▶ POLECENIE 1
Streść w dwóch zdaniach tekst o zwolnieniu rzeczniczki Ministerstwa Sportu.

Agnieszka Roszkiewicz w Ministerstwie Sportu pracowała przez trzy miesiące. W tym czasie pełniła funkcję rzeczniczki prasowej, a także dyrektorki biura komunikacji, gdzie była odpowiedzialna za obsługę medialną resortu czy kreowanie polityki informacyjnej.
W piątek poinformowano, że została zwolniona ze swojego stanowiska. Była już rzeczniczka wypowiedziała się w gorzkich słowach o okolicznościach, w jakich przyszło jej pracować, a także w jaki sposób następnie ją zwolniono.
- W tych czasach to jest trochę przerażające, że mamy aż takie upolitycznienie, zwłaszcza w sporcie. Mimo wszystko on jest trochę ponad podziałami, a szef gabinetu zdecydowanie powinien się skupić na innych rzeczach niż na rzecznikowaniu - mówiła (więcej na ten temat przeczytasz TUTAJ).

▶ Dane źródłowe
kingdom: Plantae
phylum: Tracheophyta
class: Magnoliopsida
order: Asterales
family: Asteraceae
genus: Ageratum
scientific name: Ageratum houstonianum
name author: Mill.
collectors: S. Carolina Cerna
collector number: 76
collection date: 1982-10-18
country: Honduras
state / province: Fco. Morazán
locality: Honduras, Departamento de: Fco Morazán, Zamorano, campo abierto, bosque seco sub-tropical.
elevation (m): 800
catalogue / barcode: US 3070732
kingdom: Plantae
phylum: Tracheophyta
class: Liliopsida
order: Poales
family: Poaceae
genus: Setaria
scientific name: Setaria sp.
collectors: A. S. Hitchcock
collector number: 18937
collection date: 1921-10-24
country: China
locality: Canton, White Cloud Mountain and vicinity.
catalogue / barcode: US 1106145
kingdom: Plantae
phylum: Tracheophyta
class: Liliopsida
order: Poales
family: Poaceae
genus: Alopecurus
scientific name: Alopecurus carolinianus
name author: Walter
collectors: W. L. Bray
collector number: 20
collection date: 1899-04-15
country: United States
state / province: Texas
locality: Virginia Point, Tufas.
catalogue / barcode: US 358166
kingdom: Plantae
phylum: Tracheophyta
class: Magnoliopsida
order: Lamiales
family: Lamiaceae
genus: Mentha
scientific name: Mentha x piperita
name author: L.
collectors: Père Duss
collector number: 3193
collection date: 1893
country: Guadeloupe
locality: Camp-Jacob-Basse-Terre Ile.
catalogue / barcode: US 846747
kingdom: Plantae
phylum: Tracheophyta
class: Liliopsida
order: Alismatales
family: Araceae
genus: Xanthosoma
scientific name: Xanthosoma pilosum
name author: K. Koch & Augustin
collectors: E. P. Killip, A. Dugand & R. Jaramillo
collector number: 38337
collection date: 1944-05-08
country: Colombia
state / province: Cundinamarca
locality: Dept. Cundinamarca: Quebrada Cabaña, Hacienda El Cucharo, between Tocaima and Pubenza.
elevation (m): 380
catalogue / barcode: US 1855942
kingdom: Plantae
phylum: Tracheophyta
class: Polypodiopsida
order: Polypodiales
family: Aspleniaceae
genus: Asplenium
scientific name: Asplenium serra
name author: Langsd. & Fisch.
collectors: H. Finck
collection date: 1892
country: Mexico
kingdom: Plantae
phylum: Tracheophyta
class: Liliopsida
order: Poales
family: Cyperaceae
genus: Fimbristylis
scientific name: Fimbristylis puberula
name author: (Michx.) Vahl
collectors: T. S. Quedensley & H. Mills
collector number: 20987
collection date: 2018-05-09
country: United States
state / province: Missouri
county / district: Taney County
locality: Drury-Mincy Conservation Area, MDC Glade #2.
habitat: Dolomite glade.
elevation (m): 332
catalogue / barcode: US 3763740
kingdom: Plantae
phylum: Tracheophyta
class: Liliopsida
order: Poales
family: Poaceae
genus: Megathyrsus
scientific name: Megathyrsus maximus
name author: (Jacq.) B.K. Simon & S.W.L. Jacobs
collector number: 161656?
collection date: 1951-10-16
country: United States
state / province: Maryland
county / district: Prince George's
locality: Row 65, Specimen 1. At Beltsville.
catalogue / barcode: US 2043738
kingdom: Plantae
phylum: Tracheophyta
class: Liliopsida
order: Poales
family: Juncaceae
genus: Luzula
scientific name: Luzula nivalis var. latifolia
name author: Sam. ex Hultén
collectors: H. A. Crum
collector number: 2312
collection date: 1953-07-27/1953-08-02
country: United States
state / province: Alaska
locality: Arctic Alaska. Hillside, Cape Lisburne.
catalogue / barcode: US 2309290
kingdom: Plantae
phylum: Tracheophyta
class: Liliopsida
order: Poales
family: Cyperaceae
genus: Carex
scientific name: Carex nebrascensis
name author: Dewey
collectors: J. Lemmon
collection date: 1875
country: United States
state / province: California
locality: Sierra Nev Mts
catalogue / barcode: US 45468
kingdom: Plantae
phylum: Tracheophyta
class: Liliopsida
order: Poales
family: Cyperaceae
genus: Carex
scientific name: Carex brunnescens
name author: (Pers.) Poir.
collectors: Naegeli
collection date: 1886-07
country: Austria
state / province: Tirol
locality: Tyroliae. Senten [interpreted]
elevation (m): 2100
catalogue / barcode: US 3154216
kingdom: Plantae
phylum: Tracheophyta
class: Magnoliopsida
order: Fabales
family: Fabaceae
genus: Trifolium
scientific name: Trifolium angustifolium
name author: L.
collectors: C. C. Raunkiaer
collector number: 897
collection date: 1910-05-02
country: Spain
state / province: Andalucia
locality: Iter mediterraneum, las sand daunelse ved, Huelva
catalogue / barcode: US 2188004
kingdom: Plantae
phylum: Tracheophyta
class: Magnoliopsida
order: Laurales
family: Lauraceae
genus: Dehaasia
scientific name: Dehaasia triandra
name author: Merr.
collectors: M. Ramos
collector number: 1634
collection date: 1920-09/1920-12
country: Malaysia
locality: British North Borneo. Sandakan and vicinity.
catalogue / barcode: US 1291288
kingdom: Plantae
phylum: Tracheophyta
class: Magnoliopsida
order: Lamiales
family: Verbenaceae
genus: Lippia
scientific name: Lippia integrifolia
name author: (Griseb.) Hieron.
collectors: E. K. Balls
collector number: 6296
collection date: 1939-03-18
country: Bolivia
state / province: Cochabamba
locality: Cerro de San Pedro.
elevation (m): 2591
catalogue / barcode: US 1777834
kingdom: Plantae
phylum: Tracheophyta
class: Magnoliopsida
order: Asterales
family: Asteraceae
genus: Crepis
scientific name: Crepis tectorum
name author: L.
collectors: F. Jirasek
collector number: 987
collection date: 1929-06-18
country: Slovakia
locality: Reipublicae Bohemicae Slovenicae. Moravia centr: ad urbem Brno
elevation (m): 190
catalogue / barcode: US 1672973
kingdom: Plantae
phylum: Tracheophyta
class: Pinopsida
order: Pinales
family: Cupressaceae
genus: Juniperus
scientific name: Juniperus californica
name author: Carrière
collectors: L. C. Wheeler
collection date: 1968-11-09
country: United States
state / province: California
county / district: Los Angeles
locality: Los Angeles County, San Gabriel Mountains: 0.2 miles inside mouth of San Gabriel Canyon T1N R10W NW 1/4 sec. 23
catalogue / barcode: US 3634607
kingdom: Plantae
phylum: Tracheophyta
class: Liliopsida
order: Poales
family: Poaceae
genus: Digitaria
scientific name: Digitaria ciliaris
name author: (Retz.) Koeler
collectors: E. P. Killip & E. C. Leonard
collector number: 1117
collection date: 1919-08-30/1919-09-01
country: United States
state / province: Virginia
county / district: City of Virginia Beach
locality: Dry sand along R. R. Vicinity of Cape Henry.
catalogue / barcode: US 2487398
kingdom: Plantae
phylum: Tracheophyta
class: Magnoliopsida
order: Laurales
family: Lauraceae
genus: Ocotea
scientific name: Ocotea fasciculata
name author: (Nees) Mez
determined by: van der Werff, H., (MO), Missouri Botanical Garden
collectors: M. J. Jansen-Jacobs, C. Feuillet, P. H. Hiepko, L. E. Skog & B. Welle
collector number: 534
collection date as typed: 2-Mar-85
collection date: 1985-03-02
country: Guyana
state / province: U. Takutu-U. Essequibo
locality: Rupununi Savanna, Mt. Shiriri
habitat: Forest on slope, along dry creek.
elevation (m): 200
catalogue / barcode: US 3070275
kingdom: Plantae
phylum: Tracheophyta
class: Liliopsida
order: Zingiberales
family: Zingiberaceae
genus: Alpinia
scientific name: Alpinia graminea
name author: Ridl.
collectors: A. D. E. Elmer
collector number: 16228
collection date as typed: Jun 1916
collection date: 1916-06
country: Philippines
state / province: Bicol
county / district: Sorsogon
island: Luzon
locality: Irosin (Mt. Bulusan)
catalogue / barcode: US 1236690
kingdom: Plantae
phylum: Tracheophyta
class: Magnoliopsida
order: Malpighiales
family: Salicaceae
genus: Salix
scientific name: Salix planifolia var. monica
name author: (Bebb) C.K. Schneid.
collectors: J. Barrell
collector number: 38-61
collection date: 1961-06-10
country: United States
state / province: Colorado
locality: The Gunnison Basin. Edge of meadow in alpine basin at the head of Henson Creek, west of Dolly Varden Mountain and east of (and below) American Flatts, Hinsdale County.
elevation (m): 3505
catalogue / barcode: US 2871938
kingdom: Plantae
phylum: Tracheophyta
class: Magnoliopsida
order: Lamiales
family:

▶ POLECENIE 2
Zamień „name author” na „authority” w wierszach danych źródłowych od wiersza zawierającego „family: Araceae” do wiersza zawierającego „country: Colombia” włącznie. Podaj wyłącznie te wiersze, a resztę pozostaw bez zmian.

▶ ODPOWIEDŹ KOŃCOWA 1
Agnieszka Roszkiewicz przez trzy miesiące pracowała w Ministerstwie Sportu jako rzeczniczka prasowa i dyrektorka biura komunikacji, odpowiadając m.in. za obsługę medialną resortu i kreowanie polityki informacyjnej. W piątek poinformowano o jej zwolnieniu, a ona sama w gorzkich słowach wypowiedziała się o warunkach pracy i sposobie zwolnienia, wskazując na upolitycznienie, zwłaszcza w sporcie.

▶ ODPOWIEDŹ KOŃCOWA 2
family: Araceae
genus: Xanthosoma
scientific name: Xanthosoma pilosum
authority: K. Koch & Augustin
collectors: E. P. Killip, A. Dugand & R. Jaramillo
collector number: 38337
collection date: 1944-05-08
country: Colombia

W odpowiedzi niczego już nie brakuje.